[Text excerpt]
Multiple display issues

I have a product with up to 12 displays, driven over 3 SPI buses, each SPI bus having 4 displays. The displays are 240x240 16 bit color, driven at 27mhz. I have an external 32MB 16bit SDRAM on this device, max bandwidth being around 100MB. (STM32F769)

My goal is the ability to maximize the parallel driving of these buses, so I have built a queue system where requests get queued to send to a chosen display via dma.

The way lvgl seems to be written currently I see some (possible) gotchas.

There are at least 3 “while(vdb->flushing)” in the code, which basically means the complete task blocks until the buffer is freed. Is there some task ordering that will allow the other displays tasks to continue until their tasks are completed, and their outbound flushing is called?

My idea is to initialize 12 disp_drv, but it is unclear to me how tasking will work with this many displays.

First of all, it looks like an interesting project! :slight_smile:

Take a look at this line. It shows that flushing is related to a display buffer. (This internal display buffer is passed to the flush function).

So if you have:

  • 1 display buffer for all the 12 displays you need to wait while it is flushed. Else lvgl would draw the content of the next display into it while you flush. It would be slow.
  • 3 display buffers for the 3 SPI theoretically lvgl could deal with displays on other SPIs while you flush from one. It’s not implemented now, but it seems simple to check if the display’s buffer is “free” and if not try and other display until all displays are refreshed.
  • 12 display buffer for the 12 displays lvgl will be able to render all displays after each other and you need to queue on the SPI side. The mentioned “schedule” would be required here too to choose an available display. In this case, you might consider using two buffers per display which allows lvgl to draw to the second buffer while you flush from the first.

I sort of have it working with separate display drive handles and buffers for each display. I’d like to double buffer, but I’m not sure how to best do it, as at present a full size double buffer is coded to do full screen draws, which I don’t want.

Another thing that comes to mind is task waiting, it seems like some parts of lvgl could be optimized for OS, any example like

#define OS_TaskYield vTaskYield// Or similar
while(vdb->flushing){
OS_TaskYield();
}

Also, it would be nice if lvgl tasks could be bypassed or delayed, but perhaps there isn’t enough performance advantage for most applications. This would be handy for example when using STM32 DMA2D or other GPU accelerated dma transfers.
[/Text excerpt]
● Parts of the exercise
[1] From the thread on driving multiple displays, return the passage starting at "The way lvgl" and ending at "would be slow.".
[2] In the thread on driving multiple displays, how many displays share each SPI bus?
[3] Rewrite as a short list the paragraph in the multiple-displays thread that begins "I have a product with up to 12 displays", keeping its main facts.
[Data to examine]
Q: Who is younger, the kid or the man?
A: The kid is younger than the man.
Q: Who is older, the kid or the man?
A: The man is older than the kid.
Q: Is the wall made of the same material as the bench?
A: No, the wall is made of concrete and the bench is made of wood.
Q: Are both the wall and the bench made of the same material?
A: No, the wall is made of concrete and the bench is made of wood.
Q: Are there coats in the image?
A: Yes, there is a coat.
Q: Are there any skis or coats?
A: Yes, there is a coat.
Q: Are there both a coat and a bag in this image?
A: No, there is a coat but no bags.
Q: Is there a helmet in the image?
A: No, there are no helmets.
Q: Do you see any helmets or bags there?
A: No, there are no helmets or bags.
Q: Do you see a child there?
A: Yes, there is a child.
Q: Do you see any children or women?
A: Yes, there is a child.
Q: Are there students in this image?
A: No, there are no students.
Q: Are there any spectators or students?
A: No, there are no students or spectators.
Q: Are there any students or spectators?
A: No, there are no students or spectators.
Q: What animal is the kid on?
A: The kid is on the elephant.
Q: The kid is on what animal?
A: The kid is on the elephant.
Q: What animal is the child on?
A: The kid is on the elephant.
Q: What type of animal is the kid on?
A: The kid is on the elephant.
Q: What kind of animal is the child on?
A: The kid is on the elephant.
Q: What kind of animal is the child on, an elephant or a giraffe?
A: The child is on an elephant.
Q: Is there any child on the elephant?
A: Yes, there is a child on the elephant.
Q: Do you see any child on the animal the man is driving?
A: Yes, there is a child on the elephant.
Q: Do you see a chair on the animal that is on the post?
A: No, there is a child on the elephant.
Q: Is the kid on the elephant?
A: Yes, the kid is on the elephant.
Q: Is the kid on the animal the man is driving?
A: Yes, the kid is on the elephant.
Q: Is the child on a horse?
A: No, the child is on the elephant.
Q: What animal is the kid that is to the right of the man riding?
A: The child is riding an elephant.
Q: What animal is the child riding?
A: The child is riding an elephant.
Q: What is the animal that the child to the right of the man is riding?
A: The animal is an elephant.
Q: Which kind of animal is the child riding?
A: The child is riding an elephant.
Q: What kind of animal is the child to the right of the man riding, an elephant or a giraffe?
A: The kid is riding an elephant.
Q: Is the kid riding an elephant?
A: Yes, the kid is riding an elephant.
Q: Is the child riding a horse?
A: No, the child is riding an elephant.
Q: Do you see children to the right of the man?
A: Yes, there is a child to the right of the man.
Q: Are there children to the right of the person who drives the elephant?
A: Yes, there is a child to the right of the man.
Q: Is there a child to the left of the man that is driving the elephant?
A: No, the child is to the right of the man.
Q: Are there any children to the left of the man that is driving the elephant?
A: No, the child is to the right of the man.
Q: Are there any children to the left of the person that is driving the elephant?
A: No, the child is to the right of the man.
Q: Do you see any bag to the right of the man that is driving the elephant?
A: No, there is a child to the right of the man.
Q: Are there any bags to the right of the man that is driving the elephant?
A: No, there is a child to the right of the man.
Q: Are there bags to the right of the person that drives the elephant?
[/Data to examine]
● Task-by-task solutions
[1]
The way lvgl seems to be written currently I see some (possible) gotchas.

There are at least 3 “while(vdb->flushing)” in the code, which basically means the complete task blocks until the buffer is freed. Is there some task ordering that will allow the other displays tasks to continue until their tasks are completed, and their outbound flushing is called?

My idea is to initialize 12 disp_drv, but it is unclear to me how tasking will work with this many displays.

First of all, it looks like an interesting project! :slight_smile:

Take a look at this line. It shows that flushing is related to a display buffer. (This internal display buffer is passed to the flush function).

So if you have:

  • 1 display buffer for all the 12 displays you need to wait while it is flushed. Else lvgl would draw the content of the next display into it while you flush. It would be slow.

[2] Four displays share each SPI bus.

[3]
- Up to 12 displays, driven over 3 SPI buses with 4 displays per bus
- Displays are 240x240 with 16-bit color, driven at 27 MHz
- External 32MB 16-bit SDRAM, with maximum bandwidth around 100MB
- Device: STM32F769